Per esempio, in relazione al mancato uso del defibrillatore da parte del medico, la Cassazione rammenta come la Corte territoriale abbia evidenzia che gli eventi ischemici miocardici si distinguono in defibrillabili e non defibrillabili, con la conseguenza che la contestazione relativa alla mancata o alla non corretta effettuazione della stessa non assume carattere decisivo nel senso di incrinare le conclusioni dei giudici di merito, ben potendo l’esito infausto essersi verificato a prescindere, in quanto le condizioni gravi del paziente, “anche ove si fosse trattato di un evento aritmico defibrillabile non avrebbero consentito una risposta ed un ripristino di una attività elettrica efficace”.
Deterioramento delle condizioni cardiache del paziente
Sempre in merito alle analisi più specifiche, concludiamo con l’evidenza secondo cui i giudici della Suprema Corte avrebbero sottolineato la non rilevanza della circostanza secondo cui i giudici di merito non avrebbero tenuto in debita considerazione il fatto che il cuore del paziente fosse da collocare in Classe I della New York Heart Association, ben potendo – affermano ancora gli Ermellini – essersi verificato un deterioramento delle condizioni cardiache del deceduto immediatamente successivo all’accertamento.

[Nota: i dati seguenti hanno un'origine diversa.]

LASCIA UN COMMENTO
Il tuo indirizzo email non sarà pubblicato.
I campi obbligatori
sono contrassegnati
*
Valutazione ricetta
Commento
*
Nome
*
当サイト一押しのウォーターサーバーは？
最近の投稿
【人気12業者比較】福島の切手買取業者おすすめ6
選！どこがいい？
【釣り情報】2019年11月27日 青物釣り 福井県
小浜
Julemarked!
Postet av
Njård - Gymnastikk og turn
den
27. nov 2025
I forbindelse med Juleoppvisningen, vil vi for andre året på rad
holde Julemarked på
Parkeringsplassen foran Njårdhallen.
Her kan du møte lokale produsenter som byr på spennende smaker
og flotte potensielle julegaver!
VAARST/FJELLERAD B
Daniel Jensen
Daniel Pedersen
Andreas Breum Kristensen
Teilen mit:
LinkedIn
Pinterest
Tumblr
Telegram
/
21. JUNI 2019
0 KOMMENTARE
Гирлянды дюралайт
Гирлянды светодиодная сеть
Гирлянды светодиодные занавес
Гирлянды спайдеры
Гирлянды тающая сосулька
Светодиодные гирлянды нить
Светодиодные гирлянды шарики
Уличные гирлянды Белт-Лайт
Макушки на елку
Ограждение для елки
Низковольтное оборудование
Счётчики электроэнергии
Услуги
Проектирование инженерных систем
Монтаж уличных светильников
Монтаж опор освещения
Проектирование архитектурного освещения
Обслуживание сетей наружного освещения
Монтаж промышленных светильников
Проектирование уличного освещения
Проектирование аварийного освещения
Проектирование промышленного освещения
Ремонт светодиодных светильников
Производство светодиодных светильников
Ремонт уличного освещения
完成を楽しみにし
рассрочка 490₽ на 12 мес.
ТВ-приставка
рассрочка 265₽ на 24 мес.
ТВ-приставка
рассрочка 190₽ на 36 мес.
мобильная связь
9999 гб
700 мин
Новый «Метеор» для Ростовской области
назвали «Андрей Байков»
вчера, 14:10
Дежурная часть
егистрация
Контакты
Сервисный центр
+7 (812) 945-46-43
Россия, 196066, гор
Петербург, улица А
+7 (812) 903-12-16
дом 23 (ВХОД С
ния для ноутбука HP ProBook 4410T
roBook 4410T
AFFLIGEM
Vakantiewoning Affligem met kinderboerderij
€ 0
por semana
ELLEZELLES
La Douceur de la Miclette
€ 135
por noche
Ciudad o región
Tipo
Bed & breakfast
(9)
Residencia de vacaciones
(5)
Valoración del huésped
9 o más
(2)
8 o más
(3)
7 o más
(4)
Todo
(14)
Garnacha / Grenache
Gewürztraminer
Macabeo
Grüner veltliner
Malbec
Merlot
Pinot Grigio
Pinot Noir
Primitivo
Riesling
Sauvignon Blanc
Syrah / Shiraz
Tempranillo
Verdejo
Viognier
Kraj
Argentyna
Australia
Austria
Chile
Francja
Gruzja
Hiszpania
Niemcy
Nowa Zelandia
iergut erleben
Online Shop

La contestazione secondo cui le condizioni di scompenso cardiaco cronico risulterebbero smentite dall’esame autoptico rappresenterebbe asserzione generica e priva di adeguato supporto, oltre che smentita recentemente dalle conclusioni dei periti del tribunale, implicante una diversa lettura, inammissibile in sede di Cassazione, ei dati probatori valutati dai giudici di merito con una motivazione logica, congrua e priva di aporie, avendo pure gli stessi chiarito che l’vento acuto accaduto al paziente è insorto in un soggetto che si trovava in un complicato e precario equilibrio emodinamico, e questo a prescindere dal fatto che mesi prima dell’evento lo stesso presentasse un buon compenso emodinamico.